Legata al ciclo vitale dell’organismo, nel percorso nascita-morte, la nozione di decadenza rimane una delle metafore più ricorrenti nella storia del pensiero umano. Con annessa la differenza tra un prima e un dopo, passata attraverso il filtro di un mutamento graduale, dentro l’involucro permeabile del tempo, della storia e del contesto. Rifuggendo da ogni riferimento di ordine filosofico-scientifico e dalla trasformazione di un ordinamento politico in cui sopravvengano instabilità, disordine, incoerenza, balza evidente il dato che in ogni epoca si tenda a giudicare negativamente il presente rimpiangendo il passato (Laudatores temporis acti), soprattutto per quanto riguarda gli aspetti etici.

La percezione sottile che le persone che ci circondano, dall’ambito amicale a quello lavorativo, siano o meno sincere, leali, altruiste, e abbiano derogato al trittico gentilezza-correttezza-responsabilità, impantanandosi nella pozzanghera vischiosa della crisi dei valori, lascia spazio al convincimento che sia una specificità dell’uomo nell’era tecnologica. Il degrado morale, di solito precede o è concomitante a un decadimento culturale e sociale, assumendo le caratteristiche proprie di un’epidemia che intacca il tessuto della comunità, nel colpire il singolo individuo, la famiglia, i governi, le nazioni. Glissando ogni intento moraleggiante, ma attenendosi alla quotidianità che diventa cronaca, ci si accorge che la società è intrappolata nella gabbia di aggressività, volgarità, corruzione finanziaria e politica, rapporti interpersonali tossici e abbandono del bene comune.
Così che Boomers contro Millennials, hanno trovato terreno fertile per uno scontro generazionale: i primi, convinti che essere ai vertici di industrie e istituzioni sia solo una questione di merito ed impegno, a differenza dei secondi ritenuti degli eterni Peter Pan, irrisolti, fagocitati dalla tecnologia, ed intenti a trastullarsi con polemiche sul clima e i diritti, proprio mentre quest’ultimi rinfacciano a chi li ha preceduti di non mollare il “posto” dopo aver goduto di ogni tipo di agevolazione. In un groviglio di una moralità distorta rispetto alla propria, e di una percezione diversa di quali siano le urgenze sociali. Con il declino morale a far da sfondo.

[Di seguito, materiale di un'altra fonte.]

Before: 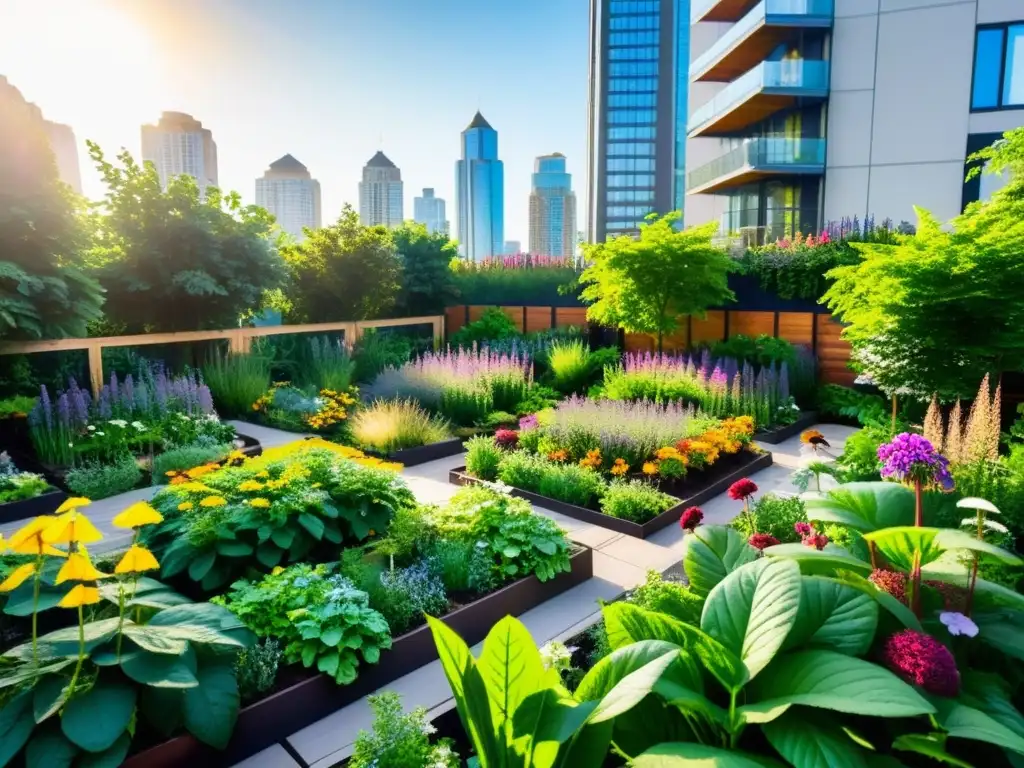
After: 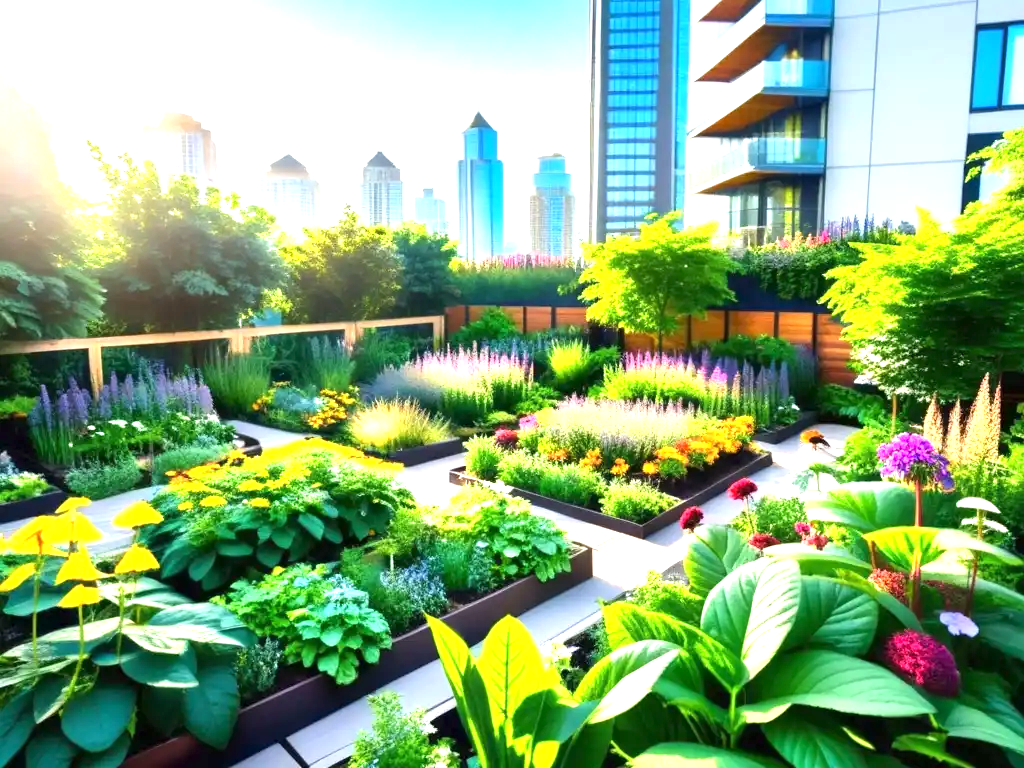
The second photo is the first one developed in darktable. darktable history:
exposure: exposure 1.166 EV, compensate highlight preservation false
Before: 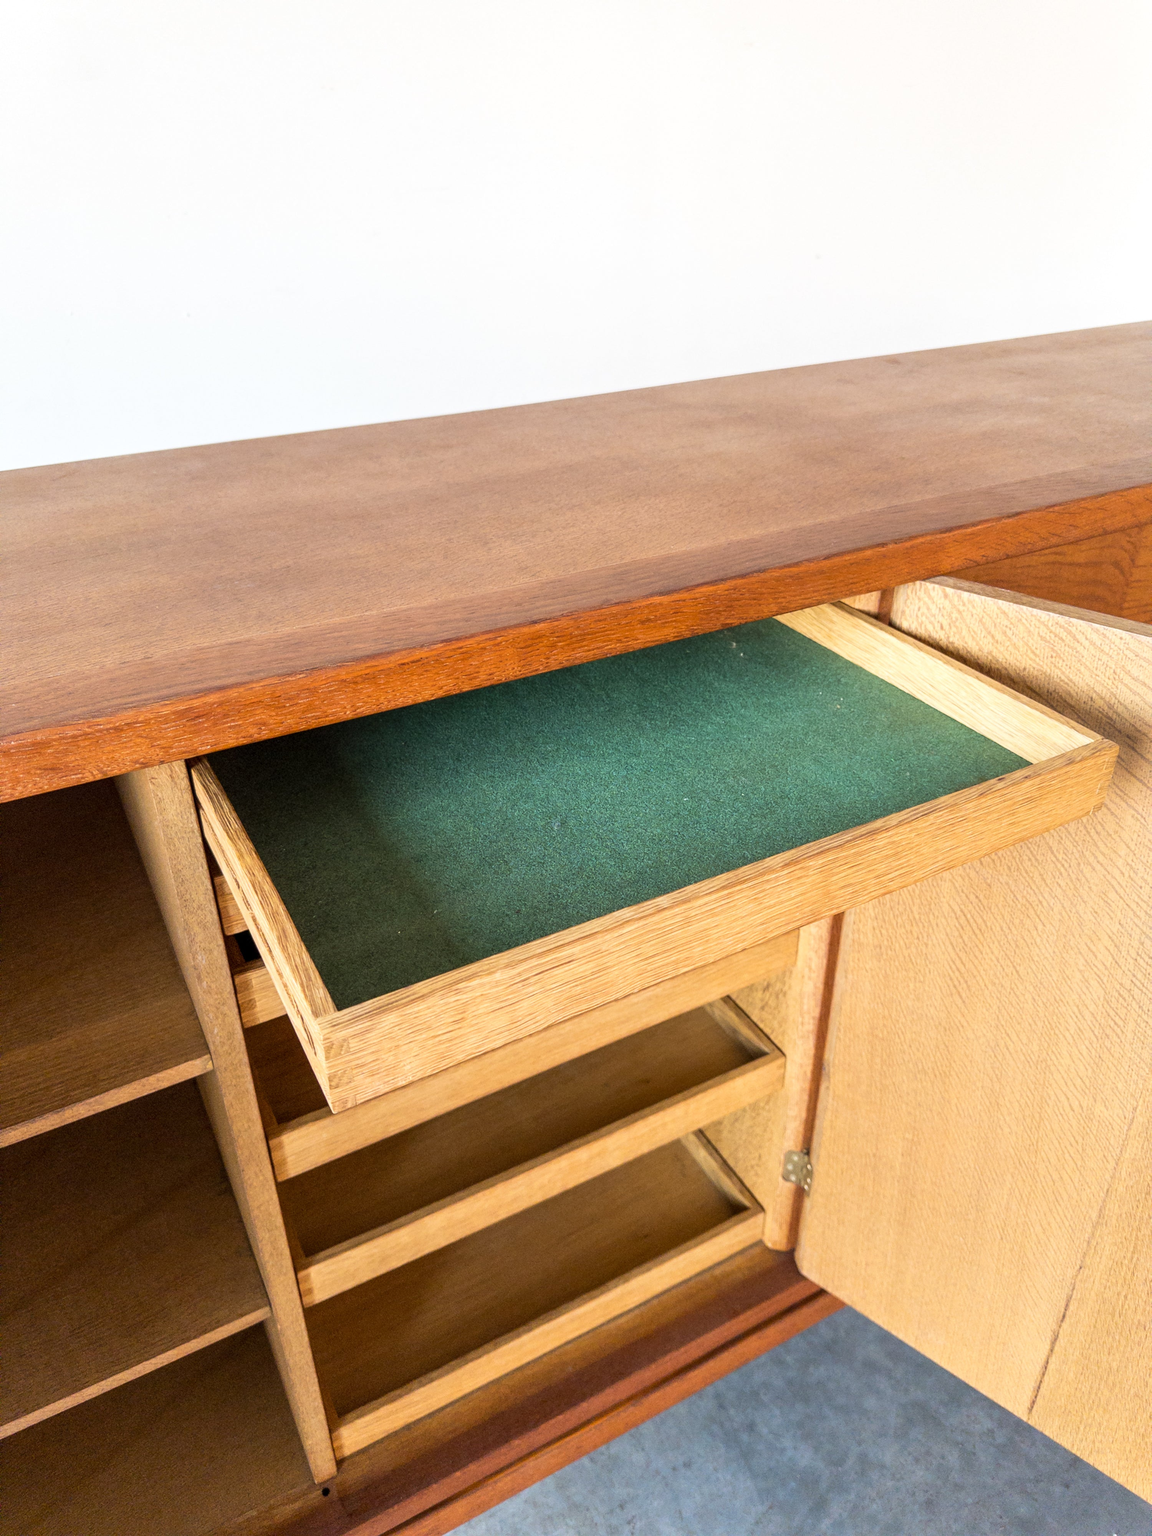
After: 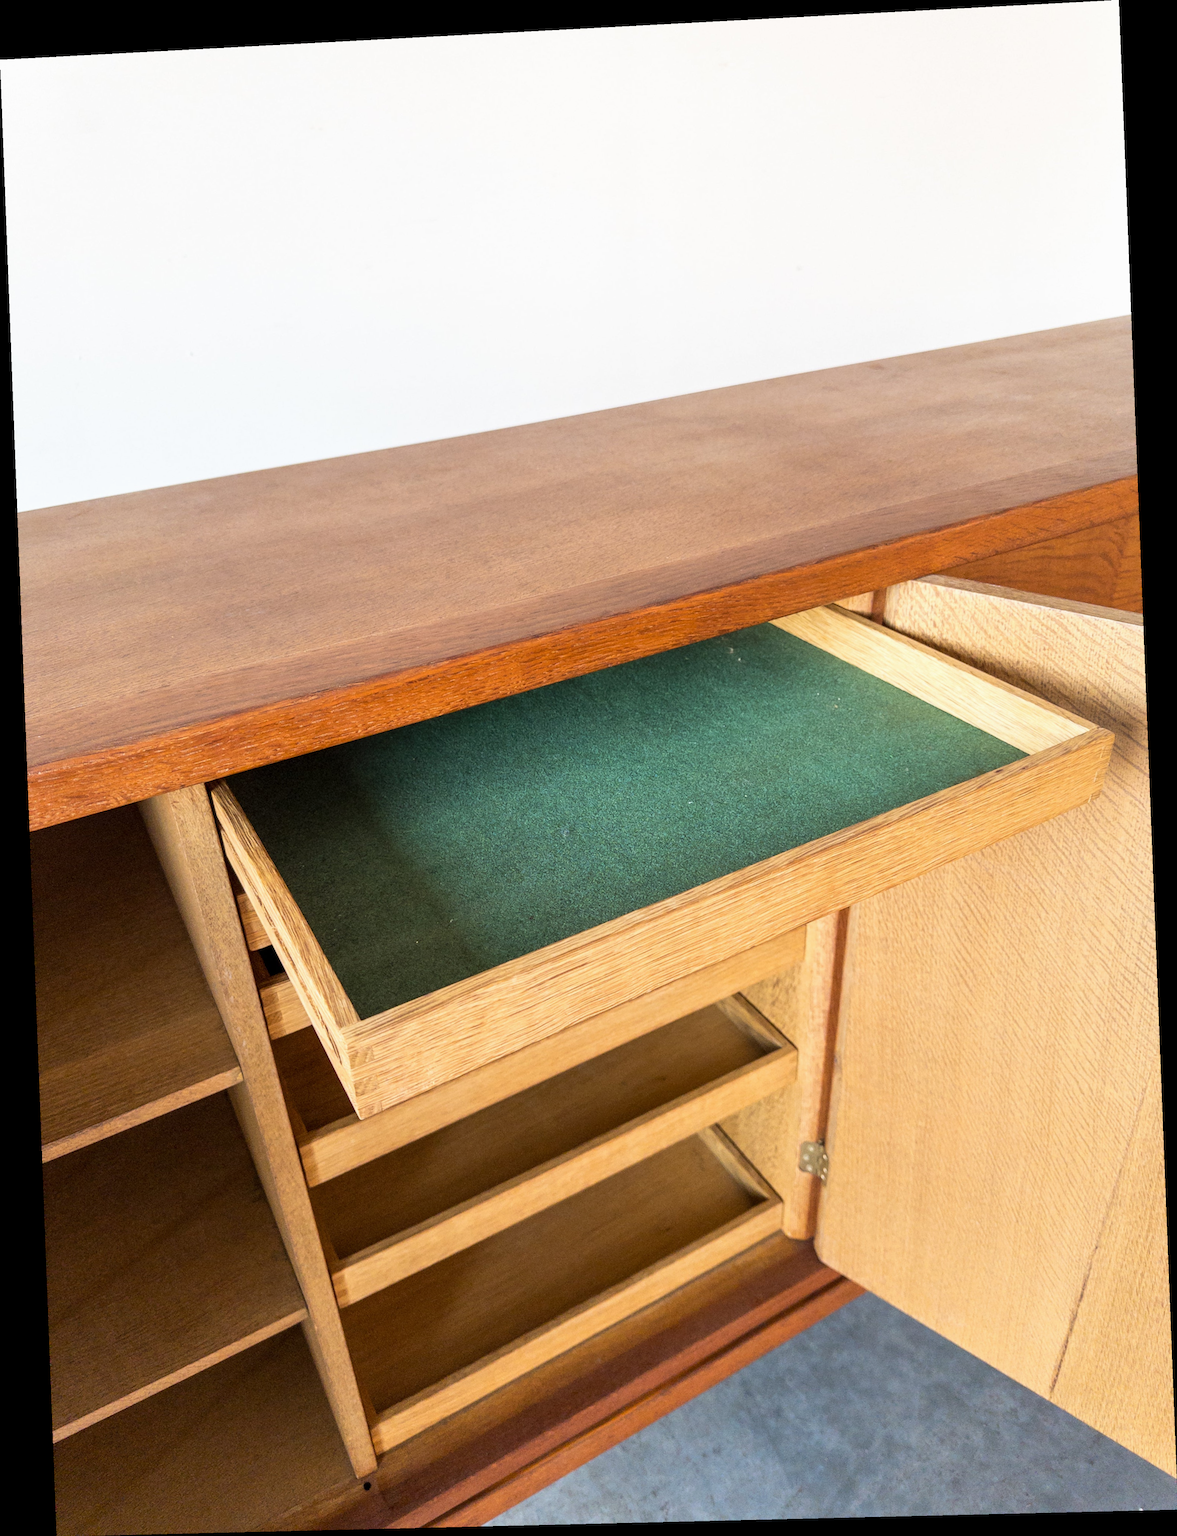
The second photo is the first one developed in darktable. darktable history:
exposure: exposure -0.041 EV, compensate highlight preservation false
rotate and perspective: rotation -2.22°, lens shift (horizontal) -0.022, automatic cropping off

Ma la crisi dei valori è davvero una verità indiscutibile? Gli psicologi Adam Mastroianni della Columbia University (New York) e Daniel Gilbert della Harvard University (Cambridge), attraverso una dettagliata ricerca su sondaggi effettuati dal 1949 al 2020, integrata da altre ricerche in 59 Paesi, hanno appurato che la maggioranza delle persone intervistate (84%) nei decenni riteneva che la società fosse peggiorata rispetto al passato. Con, in più, la tendenza delle stesse a cercare informazioni negative sugli altri (esposizione distorta, assecondata dai mass media) concentrandosi sui pericoli che da essi possono provenire. Risultato finale: l’idea d’una diffusa crisi dei valori deriva da una percezione illusoria dei fatti. A favorirla concorre anche il “principio di Pollyanna” (un pattern mentale, dal tenero ottimismo del romanzo di Eleanor H. Porter), per il quale si è portati a rimuovere dal ricordo gli eventi negativi in favore di quelli positivi. Nell’epoca dei social e del doomscrolling, la necessità di un’informazione costruttiva che non alimenti un’ansia generalizzata, si fa preminente. Per sviare l’attenzione della gente da problemi più concreti, può essere manipolatorio (vedasi, cattiva politica) presentare una crisi che non c’è.